LOS ANGELES – Sitting and watching. That's what Chip Brown, owner of Big Man Bakes, has been doing to protect his business the past few nights as protests in DTLA have boiled over into looting. He supports the peaceful marches, knowing first-hand what prejudice feels like.

“As a 6 foot 5 African American, I lived and understand the cumulative pain of seeing all these deaths and murders essentially,” said Brown.

What You Need To Know

  • African American business owner in DTLA had his shop vandalized during protests

  • He says people vandalizing, looting not true protesters, but "joyriding kids"

  • As a 6'5 African American man, he says he understands and has experienced racial injustice

  • He supports peaceful protests and hopes vandals don't mar true message

As a black man, who owns his own successful bakery, even being featured on TV, he says these protests help white America see what a day in the life of a minority is in this country.

“Whether it be the clutching of a purse on an elevator or assuming that if you're 6’5 you’re an athlete, opposed to a businessman, those things, are little murders of the soul. A microcosm of what is happening in the nation,” said Brown.

As Brown shows footage of what he says are some peaceful protesters seeming to be detained, he says he is proud to see all communities come together to spread the message that black lives matter.

“They weren’t destroying anything. They were conscientiously fighting for what they believe in, which is the injustice of black people,” said Brown.

He says the ones destroying businesses were young outliers, no older than 21 from what he saw, who were not involved in peaceful gatherings.

“They don’t know who George Floyd is,” he said.

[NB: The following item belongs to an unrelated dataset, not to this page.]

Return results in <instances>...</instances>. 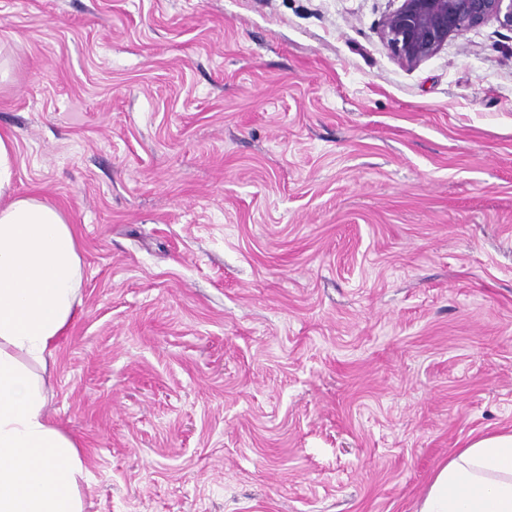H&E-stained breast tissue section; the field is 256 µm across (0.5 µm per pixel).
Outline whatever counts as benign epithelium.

After Friday night’s events, he found graffiti on his store window and his fellow neighborhood businesses were looted and destroyed, so he decided to sit in front of his store from 8 p.m. to 6 a.m. over the weekend to protect it.

“These were children destroying the city. Children that were burning and looting and carrying four boxes of Nikes running by me in front of the store. They weren’t protesters. They didn’t have signs. They were joyriding kids,” said Brown.

He hopes this vandalism will stop so the messages from the actual protesters can be heard among all this noise.

“It’s not just about black people fighting for the cause, it’s about humanity coming together. It’s about everyone seeing the horrific injustice that is going on, so I hope that at this point with all this destruction, [we] rebuild together so that we heal and be a better nation,” said Brown.

As he hopes for a better nation, in the meantime, he continues to stand vigil protecting his business from those outliers.